Public opinion in countries like Britain or France, however, was hardly very different. In almost all cases, clear majorities supported the penalty, though political leaders resolved to push through with abolition all the same. Politicians in the United States, on the other hand, have been unwilling or unable to emulate these feats. The generation that was so closely linked to the civil rights era — the Kennedys, Martin Luther King — may have been equipped to do so, but its figureheads were fated to die early. Meaningful debate has been further impeded by the penalty’s deployment at state level, often boxing the issue into a local crime perspective, and by the absence of other proposals such as gun control or poverty programmes, ruled out by costs and lobbies. But more than any other factor, it is what observers see as the frenetic nature of U.S. democracy, with its comparatively weak political parties, incessant elections and hyper-sensitivity to opinion polls, that has exposed candidates to constant courting of voters’ hunches.

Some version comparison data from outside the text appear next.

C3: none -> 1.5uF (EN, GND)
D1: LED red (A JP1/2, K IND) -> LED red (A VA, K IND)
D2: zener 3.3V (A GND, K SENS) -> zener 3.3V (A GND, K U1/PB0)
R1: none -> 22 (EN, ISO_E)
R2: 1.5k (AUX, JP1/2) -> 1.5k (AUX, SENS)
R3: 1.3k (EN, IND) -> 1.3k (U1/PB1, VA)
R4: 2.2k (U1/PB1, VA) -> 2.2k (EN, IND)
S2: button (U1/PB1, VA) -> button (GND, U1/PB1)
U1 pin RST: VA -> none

The price of opposing the penalty became evident in the mishaps of Michael Dukakis, Democratic presidential candidate in 1988, who turgidly repeated his opposition to the penalty when asked what he would do if his wife and children were slain and thus was branded “weak” on crime. All politicians swiftly learnt that support for the penalty, though it may not have mattered to them much as an issue, was a vote-securing synonym for “toughness” on crime. For elected district attorneys (local prosecutors), who often later become judges, exploitation of the issue became rife. “It’s a quick way to get on television and get your name in the paper,” says Michael Mears, from the Georgia Indigent Defense Council. “It’s a placebo for the public, like giving the patient a sugar-coated tablet.”

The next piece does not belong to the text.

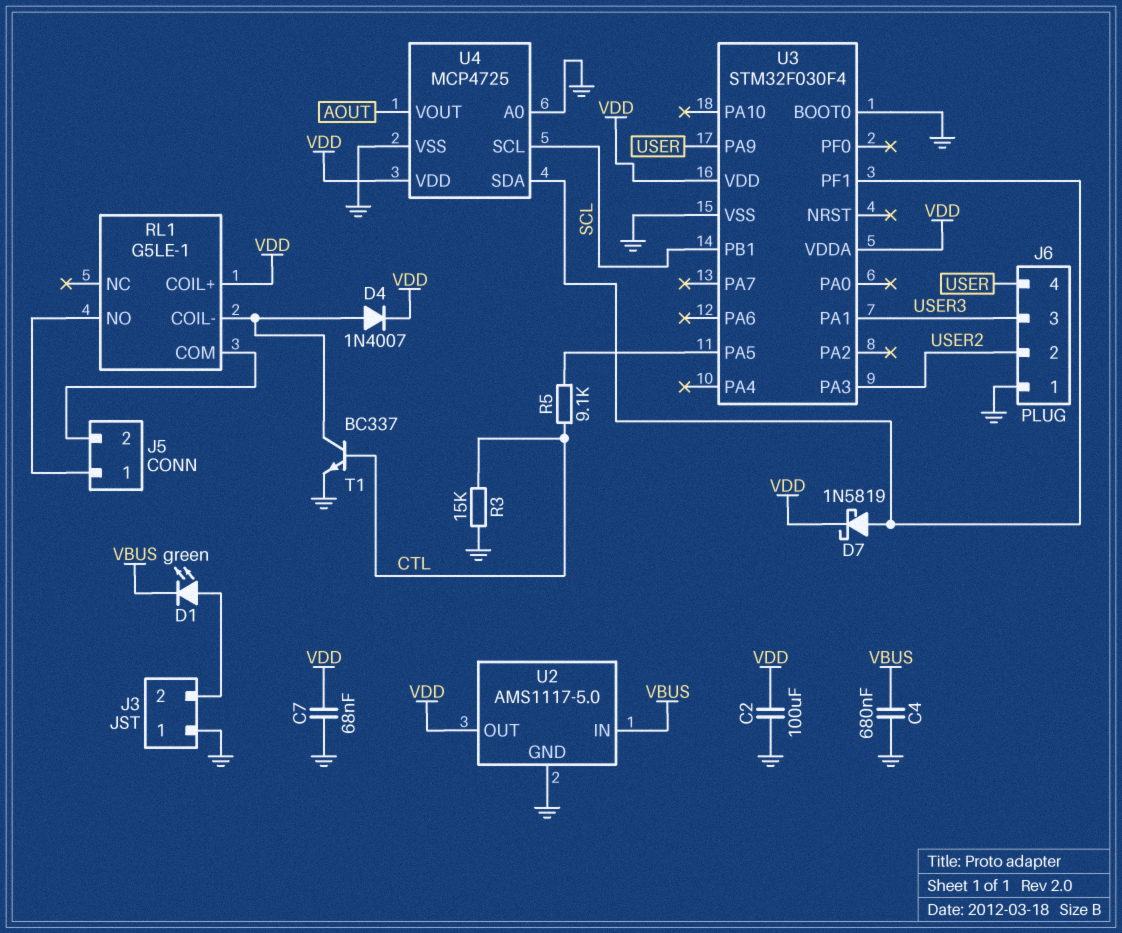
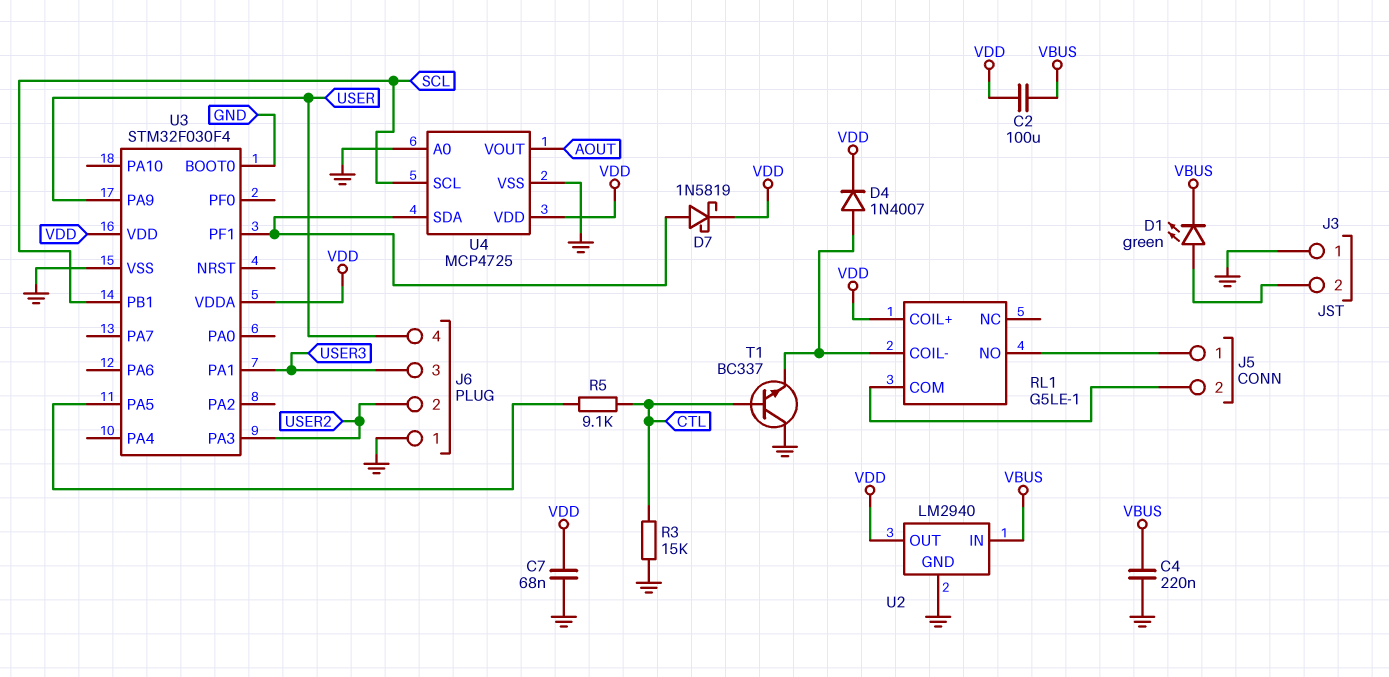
C2: 100uF (GND, VDD) -> 100uF (VBUS, VDD)
C4: 680nF (GND, VBUS) -> 220nF (GND, VBUS)
T1: NPN BC337 (B CTL, C RL1/COIL-, E GND) -> NPN BC337 (B CTL, C GND, E RL1/COIL-)
U2: AMS1117-5.0 -> LM2940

With victims occupying the moral high ground and politicians unable to draw themselves away from the glitter of a poll booster, the practical tack taken by the new abolitionists seems sensible. Already they appear to have convinced the majority of the American public that innocent lives may have been shed. Dieter’s centre lists 87 people exonerated from death row since the penalty’s reinstatement, while several DNA tests are currently underway in an effort to discover the first scientific confirmation of an executed innocent.
Racial bias in imposition of the death penalty has provided yet further ammunition for the punishment’s opponents. Although black murderers are proportionately under-represented on death row, there is undeniable statistical evidence showing that death penalties are imposed almost entirely (over 80 percent) when victims are white. In Georgia, meanwhile, Mears reports that only one out of 159 district attorneys is black. For many campaigners, says criminology professor Robert Bohm, the penalty is simply “a new form of social control that replaced slavery.”
Calls for a moratorium
In the case of Martinez, prejudice (he is Mexican-American), poverty, and the fact that an accomplice’s father was a local judge appeared to have vitiated all chance of leniency. Indeed his legal saga reads like a litany of the death penalty’s iniquities: his trial lasted five days, the alleged accomplices are free, and a large part of the local district attorney’s office has since been sacked for taking bribes.
“It is like two people playing chess, one who is very good at it and another who is just learning how the pieces move,” he recalls of his trial. His case and others have led campaigners to hope a moratorium may be called as the “silver bullet” is sullied by procedural failure, and maybe buried by a richer variety of crime policies. Sceptics for their part warn that the machinery of death could just be reinvented in a sleeker, “fairer” guise. But one thing seems clear: if the penalty goes, it will not go at the behest of an ethical revolution. As Wolfe argues, “if you leave out the morality entirely, I think Americans would be very sympathetic to halting or at least slowing capital punishment.”